Apple iPhones will soon use a USB-C charging port in order to comply with a common charger directive from the European Union.
The Council of the European Union approved a mandate Monday to require device makers to use a USB-C port starting in 2024. On Tuesday, Apple senior vice president of worldwide marketing Greg Joswiak said Apple will get on board.
“Obviously, we’ll have to comply,” he said at a tech conference held by the Wall Street Journal. “We’ve no choice.”
Joswiak said Apple is contentious over the new directive, more specifically how it was introduced and the restrictions it places on the company’s engineers.
Apple had a 31% share of the smartphone market in Europe in 2021, according to Statista. It was one of the leaders in the market along with chief competitor Samsung.
Joswiak did not indicate whether Apple would adopt USB-C charging ports for its products worldwide, but analyst speculate this is likely, according to CNBC.
There is no clear timetable on when new iPhones will include the charging port, other than it will be by the time the mandate takes effect. The popular mobile device currently uses a Lightning charger, which is exclusive to Apple products.

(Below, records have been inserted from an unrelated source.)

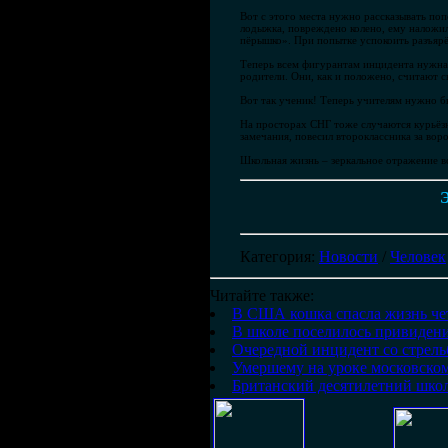
Вот с этого места нужно рассказывать поп
лодыжка, повреждено колено, ему наложили
пёрышко». При попытке успокоить разъярё
Теперь всем фигурантам инцидента нужна 
родители. Они, как и положено, считают с
Вот так ученик! Теперь учителям нужно б
На просторах СНГ тоже случаются курьёзн
замечания, повесил второклассника за вор
Школьная жизнь – зеркальное отражение вс
Э
Категория
:
Новости
/
Человек
Читайте также:
В США кошка спасла жизнь че
В школе поселилось привиден
Очередной инцидент со стрель
Умершему на уроке московском
Британский десятилетний школ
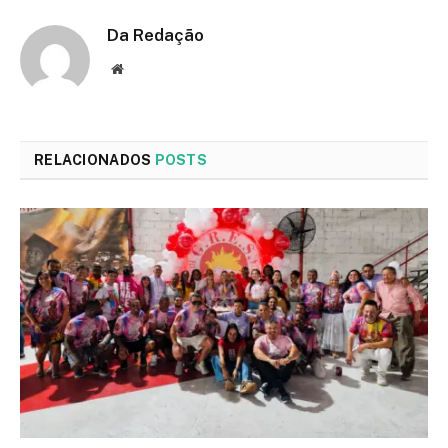
Da Redação
Site
RELACIONADOS
POSTS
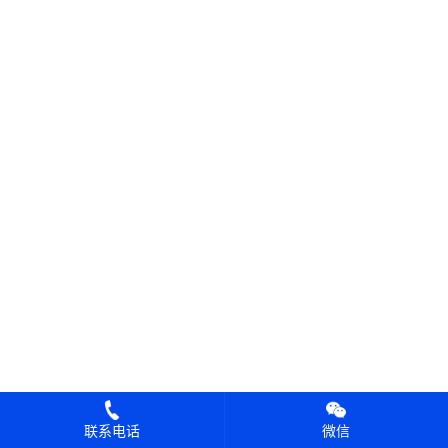
联系电话
微信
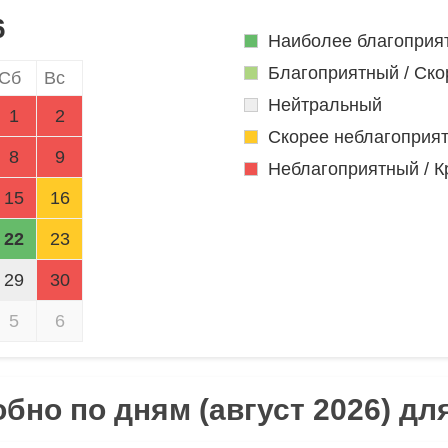
6
Наиболее благоприя
Благоприятный / Ско
Сб
Вс
Нейтральный
1
2
Скорее неблагоприя
8
9
Неблагоприятный / К
15
16
22
23
29
30
5
6
бно по дням (август 2026) дл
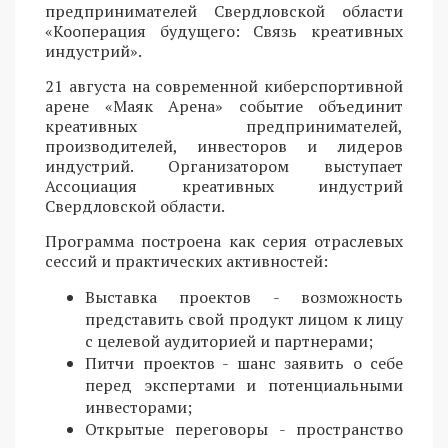
предпринимателей Свердловской области
«Кооперация будущего: Связь креативных
индустрий».
21 августа на современной киберспортивной
арене «Маяк Арена» событие объединит
креативных предпринимателей,
производителей, инвесторов и лидеров
индустрий. Организатором выступает
Ассоциация креативных индустрий
Свердловской области.
Программа построена как серия отраслевых
сессий и практических активностей:
Выставка проектов - возможность
представить свой продукт лицом к лицу
с целевой аудиторией и партнерами;
Питчи проектов - шанс заявить о себе
перед экспертами и потенциальными
инвесторами;
Открытые переговоры - пространство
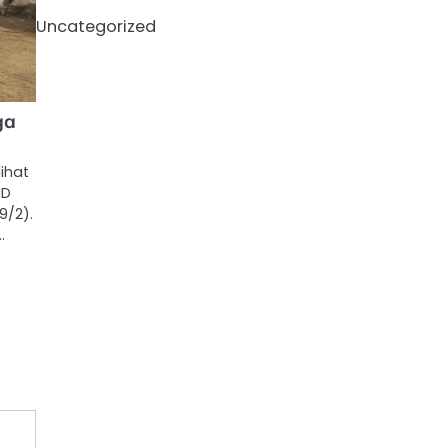
Uncategorized
ga
ihat
MD
9/2).
…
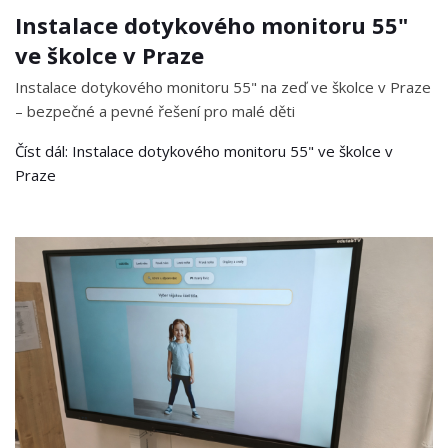
Instalace dotykového monitoru 55"
ve školce v Praze
Instalace dotykového monitoru 55" na zeď ve školce v Praze
– bezpečné a pevné řešení pro malé děti
Číst dál: Instalace dotykového monitoru 55" ve školce v
Praze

The mandate is meant to make purchasing and charging devices more convenient for consumers by making devices universally compatible. It will also reduce electronic waste. In 2020, EU consumers purchased an estimated 420 million devices and owned an average of three chargers per device. Still 38% of consumers ran into issues charging their products.
The common charger directive applies to products like mobile devices, headphones, tablets, digital cameras, gaming controllers and other wireless peripherals. Laptops will eventually be required to use a USB-C port as well.